12.3 Concluding points

While we have done Metropolis-Hastings “by hand,” you may realize that we can automate this process. We will explore that in the next section. However there are several modifications we can do to make this algorithm more sophisticated:

  • While we have focused on implementation of the Metropolis-Hastings algorithm with one parameter, this is easily extended to sets of parameter values, but we just change one parameter at a time.
  • We can select parameter values from multiple starting points to make sure we don’t happen to start a chain near a local optimum. These starting points are called chains, and we can select the chain that has the highest likelihood value.
  • We can use log likelihoods to make the likelihood ratio computation easier. By this way, instead of division we compute a difference of log likelihoods. This becomes numerically easier for R to handle, especially when the likelihood values are near zero. Here is some sample code that you can do this:
# Define a function that computes the LOG likelihood ratio for Wilson's weight
log_likelihood_ratio_wilson <- function(proposed, current) {

  # Define the model we are using
  my_model <- mass ~ p1 / (1 + exp(p2 - p3 * days))


  # This allows for all the possible combinations of parameters
  parameters <- tibble(p1 = c(current, proposed), p2 = 2.461935, p3 = 0.017032)

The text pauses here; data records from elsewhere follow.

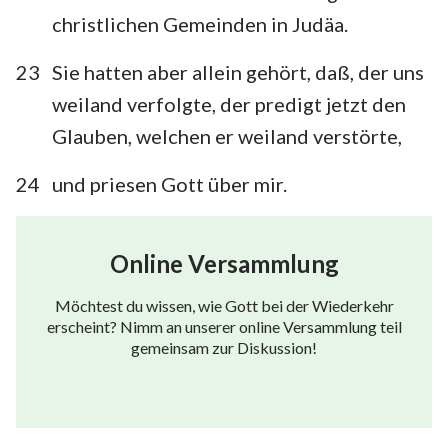
christlichen Gemeinden in Judäa.
23
Sie hatten aber allein gehört, daß, der uns
weiland verfolgte, der predigt jetzt den
Glauben, welchen er weiland verstörte,
24
und priesen Gott über mir.
Online Versammlung
Möchtest du wissen, wie Gott bei der Wiederkehr
erscheint? Nimm an unserer online Versammlung teil
gemeinsam zur Diskussion!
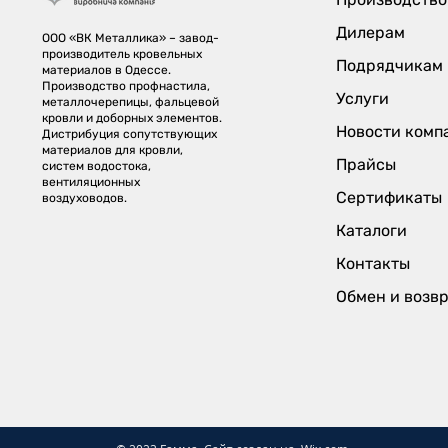
Дилерам
ООО «ВК Металлика» – завод-
производитель кровельных
Подрядчикам
материалов в Одессе.
Производство профнастила,
Услуги
металлочерепицы, фальцевой
кровли и доборных элементов.
Новости комп
Дистрибуция сопутствующих
материалов для кровли,
Прайсы
систем водостока,
вентиляционных
Сертификаты
воздуховодов.
Каталоги
Контакты
Обмен и возв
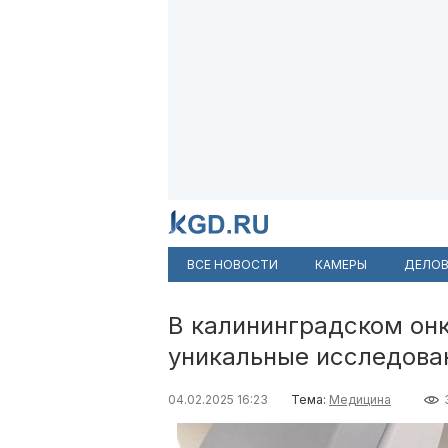
ВСЕ НОВОСТИ
КАМЕРЫ
ДЕЛОВ
В калининградском он
уникальные исследова
04.02.2025 16:23
Тема:
Медицина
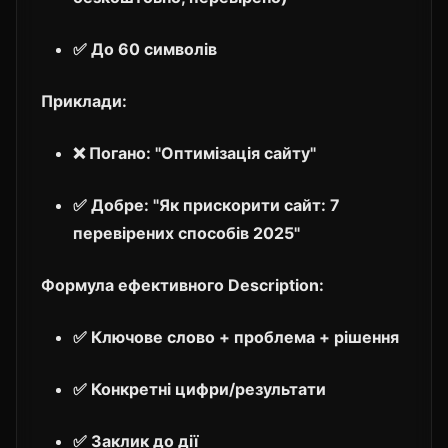
✅ До 60 символів
Приклади:
❌ Погано: "Оптимізація сайту"
✅ Добре: "Як прискорити сайт: 7
перевірених способів 2025"
Формула ефективного Description:
✅ Ключове слово + проблема + рішення
✅ Конкретні цифри/результати
✅ Заклик до дії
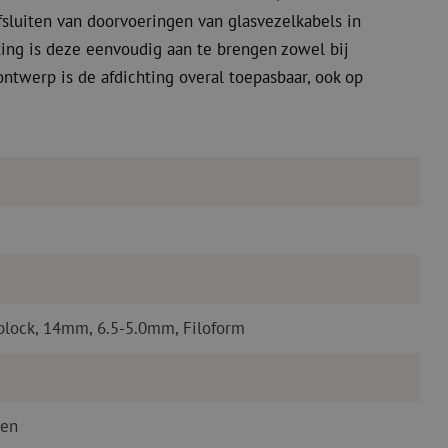
sluiten van doorvoeringen van glasvezelkabels in
ing is deze eenvoudig aan te brengen zowel bij
ontwerp is de afdichting overal toepasbaar, ook op
sblock, 14mm, 6.5-5.0mm, Filoform
ren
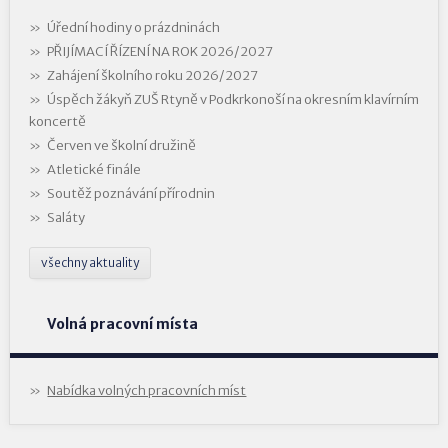
Úřední hodiny o prázdninách
PŘIJÍMACÍ ŘÍZENÍ NA ROK 2026/2027
Zahájení školního roku 2026/2027
Úspěch žákyň ZUŠ Rtyně v Podkrkonoší na okresním klavírním
koncertě
Červen ve školní družině
Atletické finále
Soutěž poznávání přírodnin
Saláty
všechny aktuality
Volná pracovní místa
Nabídka volných pracovních míst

  # Compute the likelihood and return the likelihood from the list
  # Notice we've set logLikely = TRUE to compute the log likelihood
  out_values <- compute_likelihood(my_model, wilson, parameters, logLikely = TRUE)$likelihood

  # Return the likelihood from the list - here we compute the DIFFERENCE of likelihoods:
  ll_ratio <- out_values$l_hood[[2]] - out_values$l_hood[[1]]

  return(ll_ratio)
}
  • As you would expect, the more times we iterate through this process, the better. Your initial guesses probably weren’t that great (or close to the global optimum), so a common procedure is to throw out the first percentage of iterations and call that the “burn-in” period.
  • We can systematically explore the parameter space, where the jump distance changes depending on if we are always accepting new parameters or not. This process has several different implementations, but one is called simulated annealing.